After one such seance, when he was twelve years of age, he disappeared with a colored boy about his own age. They took a shotgun, fishing-tackle and a violin. They were gone three weeks, during which time Patrick had not been out of his clothes, nor once washed his face. They had slept out under the sky by campfires. The smell of smoke was surely on his garments, and his parents were put to their wits to distinguish between the bond and the free.

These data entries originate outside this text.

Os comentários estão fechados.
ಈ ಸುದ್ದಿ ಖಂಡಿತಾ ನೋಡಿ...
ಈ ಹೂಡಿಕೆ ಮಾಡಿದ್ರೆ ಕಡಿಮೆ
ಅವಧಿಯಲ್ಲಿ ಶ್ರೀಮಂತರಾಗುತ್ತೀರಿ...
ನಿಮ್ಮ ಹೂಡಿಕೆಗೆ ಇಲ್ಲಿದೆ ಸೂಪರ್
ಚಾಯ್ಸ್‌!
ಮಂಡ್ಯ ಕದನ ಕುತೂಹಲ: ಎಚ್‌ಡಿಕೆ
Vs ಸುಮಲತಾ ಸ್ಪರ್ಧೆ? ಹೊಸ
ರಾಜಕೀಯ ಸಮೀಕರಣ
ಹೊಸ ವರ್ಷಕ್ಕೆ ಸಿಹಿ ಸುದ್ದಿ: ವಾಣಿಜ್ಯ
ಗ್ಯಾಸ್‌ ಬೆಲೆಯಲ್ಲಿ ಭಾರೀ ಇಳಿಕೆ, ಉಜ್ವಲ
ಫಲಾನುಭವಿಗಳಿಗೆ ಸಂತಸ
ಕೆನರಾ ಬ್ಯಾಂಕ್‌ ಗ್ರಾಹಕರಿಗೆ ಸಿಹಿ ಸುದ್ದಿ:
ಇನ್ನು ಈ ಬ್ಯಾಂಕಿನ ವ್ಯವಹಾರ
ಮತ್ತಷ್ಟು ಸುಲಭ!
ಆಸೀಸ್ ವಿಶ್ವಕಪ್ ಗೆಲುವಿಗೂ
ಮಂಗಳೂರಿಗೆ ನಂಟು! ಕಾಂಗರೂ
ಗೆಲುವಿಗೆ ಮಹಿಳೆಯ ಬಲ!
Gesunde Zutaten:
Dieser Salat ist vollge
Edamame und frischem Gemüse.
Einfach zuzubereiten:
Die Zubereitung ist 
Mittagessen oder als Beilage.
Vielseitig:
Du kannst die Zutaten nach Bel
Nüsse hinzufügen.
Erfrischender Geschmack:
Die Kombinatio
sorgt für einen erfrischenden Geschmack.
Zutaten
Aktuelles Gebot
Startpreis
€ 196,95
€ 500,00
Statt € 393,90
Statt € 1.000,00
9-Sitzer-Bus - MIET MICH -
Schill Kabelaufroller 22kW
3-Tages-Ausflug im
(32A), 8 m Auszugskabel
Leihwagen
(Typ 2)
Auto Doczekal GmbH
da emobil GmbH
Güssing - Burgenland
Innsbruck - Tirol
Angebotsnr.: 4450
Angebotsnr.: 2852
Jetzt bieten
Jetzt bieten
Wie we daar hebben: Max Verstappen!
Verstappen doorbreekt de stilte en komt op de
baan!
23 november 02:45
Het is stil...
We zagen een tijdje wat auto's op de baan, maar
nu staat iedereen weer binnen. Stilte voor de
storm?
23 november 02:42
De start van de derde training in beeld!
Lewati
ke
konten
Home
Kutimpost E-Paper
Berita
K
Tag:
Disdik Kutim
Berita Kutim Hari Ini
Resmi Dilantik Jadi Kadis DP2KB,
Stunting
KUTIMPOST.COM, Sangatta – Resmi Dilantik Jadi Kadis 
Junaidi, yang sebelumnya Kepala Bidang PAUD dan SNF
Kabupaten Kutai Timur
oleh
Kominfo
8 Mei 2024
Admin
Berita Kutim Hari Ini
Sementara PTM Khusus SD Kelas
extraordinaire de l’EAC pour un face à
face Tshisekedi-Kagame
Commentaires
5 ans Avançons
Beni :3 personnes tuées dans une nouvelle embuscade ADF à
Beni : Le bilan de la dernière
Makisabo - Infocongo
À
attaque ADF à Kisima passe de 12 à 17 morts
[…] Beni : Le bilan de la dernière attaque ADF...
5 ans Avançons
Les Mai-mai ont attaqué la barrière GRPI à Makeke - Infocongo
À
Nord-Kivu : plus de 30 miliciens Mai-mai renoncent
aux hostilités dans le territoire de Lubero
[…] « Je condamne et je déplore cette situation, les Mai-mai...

Had Patrick been an only child he would have driven his mother into hysteria and his father to the flowing bowl (I trust I use the right expression). If not this, then it would have been because the fond parents had found peace by transforming their son into a Little Lord Fauntleroy. Nature shows great wisdom in sending the young in litters—they educate each other, and so divide the time of the mother that attention to the individual is limited to the actual needs. Too much interference with children is a grave mistake.

Patrick Henry quit school at fifteen, with a love for 'rithmetic—it was such a fine puzzle—and an equal regard for history—history was a lot o' good stories. For two years he rode wild horses, tramped the woods with rod and gun, and played the violin at country dances.

Another spasm of fear, chagrin and discouragement sweeping over the father, on account of the indifference and profligacy of his son, he decided to try the youth in trade, and if this failed, to let him go to the devil. So a stock of general goods was purchased, and Patrick and William, the elder brother, were shoved off upon the uncertain sea of commerce.

The result was just what might have been expected. The store was a loafing-place for all the ne'er-do-wells in the vicinity. Patrick trusted everybody—those who could not get trusted elsewhere patronized Patrick.

Things grew worse. In a year, when just eighteen years old, P. Henry, Junior, got married—married a rollicking country lass, as foolish as himself—done in bravado, going home from a dance, calling a minister out on his porch, in a crazy-quilt, to perform the ceremony. John Henry would have applied the birch to this hare-brained bridegroom, and the father of the girl would have stung her pink-and-white anatomy, but Patrick coolly explained that the matter could not be undone—they were duly married for better or for worse, and so the less fuss the better. Patrick loved his Doxey, and Doxey loved her Patrick, and together they made as precious a pair of beggars as ever played Gipsy music at a country fair.

Most of the time they were at the home of the bride's parents—not by invitation—but they were there. The place was a wayside tavern. The girl made herself useful in the kitchen, and Patrick welcomed the traveler and tended bar.

So things drifted, until Patrick was twenty-four, when one fine day he appeared on the streets of Williamsburg. He had come in on horseback, and his boots, clothing, hair and complexion formed a chromatic ensemble the color of Hanover County clay. The account comes from his old-time comrade, Thomas Jefferson, who was at Williamsburg attending college.

"I've come up here to be admitted to the bar," gravely said P. Henry to T. Jefferson.

"But you are a barkeeper now, I hear."